Macroscopically oriented polymeric soft materials: synthesis and functions

Owing to the similarity to biological tissues, soft materials have attracted increasing attention as components of biological tissues. However, there is a large difference between synthetic soft materials and biological tissues. Most synthetic soft materials are structurally isotropic, whereas some biological tissues have anisotropic structures that continue over a macroscopic size scale. As seen in muscle, blood vessels, articular cartilage, and iridophores, such anisotropic structures often play critical roles in producing their superb functions. Thus, the control of "structural anisotropy" is a key concept for the further exploration of functional soft materials science. Using the magnetic orientation of nanoobjects in a colloidal dispersion and subsequent in situ polymerization, we recently succeeded in developing anisotropic soft materials, in which highly oriented structures (order parameter = > 0.95) extend over a macroscopic size scale (similar to 10 cm).

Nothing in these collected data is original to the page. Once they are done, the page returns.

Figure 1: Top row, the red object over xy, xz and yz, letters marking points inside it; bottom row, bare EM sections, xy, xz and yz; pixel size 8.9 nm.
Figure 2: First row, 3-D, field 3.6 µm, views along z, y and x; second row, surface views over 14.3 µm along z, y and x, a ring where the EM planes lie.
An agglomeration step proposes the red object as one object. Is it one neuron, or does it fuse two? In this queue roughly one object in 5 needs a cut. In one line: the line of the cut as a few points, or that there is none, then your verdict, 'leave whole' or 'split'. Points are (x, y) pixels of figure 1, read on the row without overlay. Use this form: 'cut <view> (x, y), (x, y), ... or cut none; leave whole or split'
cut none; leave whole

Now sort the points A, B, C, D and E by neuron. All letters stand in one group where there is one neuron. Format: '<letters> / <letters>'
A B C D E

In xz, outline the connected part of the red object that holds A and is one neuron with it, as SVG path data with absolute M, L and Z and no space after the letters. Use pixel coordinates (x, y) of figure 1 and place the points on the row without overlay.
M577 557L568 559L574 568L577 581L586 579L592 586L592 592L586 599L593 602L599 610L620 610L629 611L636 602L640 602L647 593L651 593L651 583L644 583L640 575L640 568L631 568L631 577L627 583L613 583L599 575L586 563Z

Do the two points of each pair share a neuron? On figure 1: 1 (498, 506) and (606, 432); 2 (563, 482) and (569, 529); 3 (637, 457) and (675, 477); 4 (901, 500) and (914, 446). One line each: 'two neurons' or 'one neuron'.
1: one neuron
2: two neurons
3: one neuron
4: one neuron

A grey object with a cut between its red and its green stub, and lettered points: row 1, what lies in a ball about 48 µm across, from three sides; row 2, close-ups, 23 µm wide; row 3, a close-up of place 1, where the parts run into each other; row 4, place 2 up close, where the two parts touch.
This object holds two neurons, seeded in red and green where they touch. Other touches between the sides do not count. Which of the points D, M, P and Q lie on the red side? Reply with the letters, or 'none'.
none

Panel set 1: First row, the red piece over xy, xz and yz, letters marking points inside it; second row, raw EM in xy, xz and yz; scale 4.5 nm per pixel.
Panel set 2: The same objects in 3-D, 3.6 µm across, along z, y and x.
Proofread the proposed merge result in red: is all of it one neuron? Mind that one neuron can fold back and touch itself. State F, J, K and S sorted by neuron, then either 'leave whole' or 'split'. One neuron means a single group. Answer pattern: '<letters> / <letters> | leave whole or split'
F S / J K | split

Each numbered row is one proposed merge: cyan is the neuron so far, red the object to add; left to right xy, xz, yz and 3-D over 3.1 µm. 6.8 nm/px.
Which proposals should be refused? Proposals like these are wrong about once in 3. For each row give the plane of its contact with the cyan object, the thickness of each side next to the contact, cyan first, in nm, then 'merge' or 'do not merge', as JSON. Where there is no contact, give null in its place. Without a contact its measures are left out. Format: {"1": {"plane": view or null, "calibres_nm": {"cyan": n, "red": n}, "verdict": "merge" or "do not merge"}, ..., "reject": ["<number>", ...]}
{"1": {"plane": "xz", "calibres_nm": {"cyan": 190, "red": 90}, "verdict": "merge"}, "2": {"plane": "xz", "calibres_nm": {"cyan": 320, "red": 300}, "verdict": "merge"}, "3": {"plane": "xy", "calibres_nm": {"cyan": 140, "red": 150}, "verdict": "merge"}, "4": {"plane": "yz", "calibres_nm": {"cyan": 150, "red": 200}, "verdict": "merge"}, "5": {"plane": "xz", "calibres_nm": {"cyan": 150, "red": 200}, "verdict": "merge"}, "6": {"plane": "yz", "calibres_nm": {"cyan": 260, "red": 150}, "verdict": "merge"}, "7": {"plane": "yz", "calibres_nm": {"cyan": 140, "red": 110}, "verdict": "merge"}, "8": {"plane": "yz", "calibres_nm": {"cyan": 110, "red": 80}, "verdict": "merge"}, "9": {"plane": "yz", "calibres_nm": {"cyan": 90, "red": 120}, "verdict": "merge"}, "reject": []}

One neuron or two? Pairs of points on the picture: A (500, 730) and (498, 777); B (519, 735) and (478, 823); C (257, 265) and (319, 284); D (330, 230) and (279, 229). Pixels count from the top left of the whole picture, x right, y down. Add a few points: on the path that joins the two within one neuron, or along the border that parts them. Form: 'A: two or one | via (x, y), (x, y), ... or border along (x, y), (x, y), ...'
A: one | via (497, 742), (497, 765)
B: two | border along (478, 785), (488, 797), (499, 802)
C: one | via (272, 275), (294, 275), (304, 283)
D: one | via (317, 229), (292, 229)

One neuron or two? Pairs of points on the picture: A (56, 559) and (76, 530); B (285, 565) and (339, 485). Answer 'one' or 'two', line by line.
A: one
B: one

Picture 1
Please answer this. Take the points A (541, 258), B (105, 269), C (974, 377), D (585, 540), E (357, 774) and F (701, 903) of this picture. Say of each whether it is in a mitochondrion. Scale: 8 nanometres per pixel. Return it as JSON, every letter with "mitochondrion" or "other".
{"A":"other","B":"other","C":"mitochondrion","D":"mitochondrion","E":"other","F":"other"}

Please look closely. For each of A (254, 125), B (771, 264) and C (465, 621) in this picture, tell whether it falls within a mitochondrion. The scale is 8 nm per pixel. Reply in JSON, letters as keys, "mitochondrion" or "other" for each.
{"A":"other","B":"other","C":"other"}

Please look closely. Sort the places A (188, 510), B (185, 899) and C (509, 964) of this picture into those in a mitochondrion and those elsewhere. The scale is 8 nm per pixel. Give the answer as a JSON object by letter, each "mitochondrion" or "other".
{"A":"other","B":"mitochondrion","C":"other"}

In addition, we demonstrated unprecedented unique functions of the resultant materials, including ultralarge mechanical anisotropy similar to articular cartilage, quick and large deformation similar to muscular tissues, and dynamic structural color modulation similar to the skin of tropical fish. Integration of the related studies on soft materials with anisotropically oriented structures would bring the concepts of artificial organs and soft robotics into reality.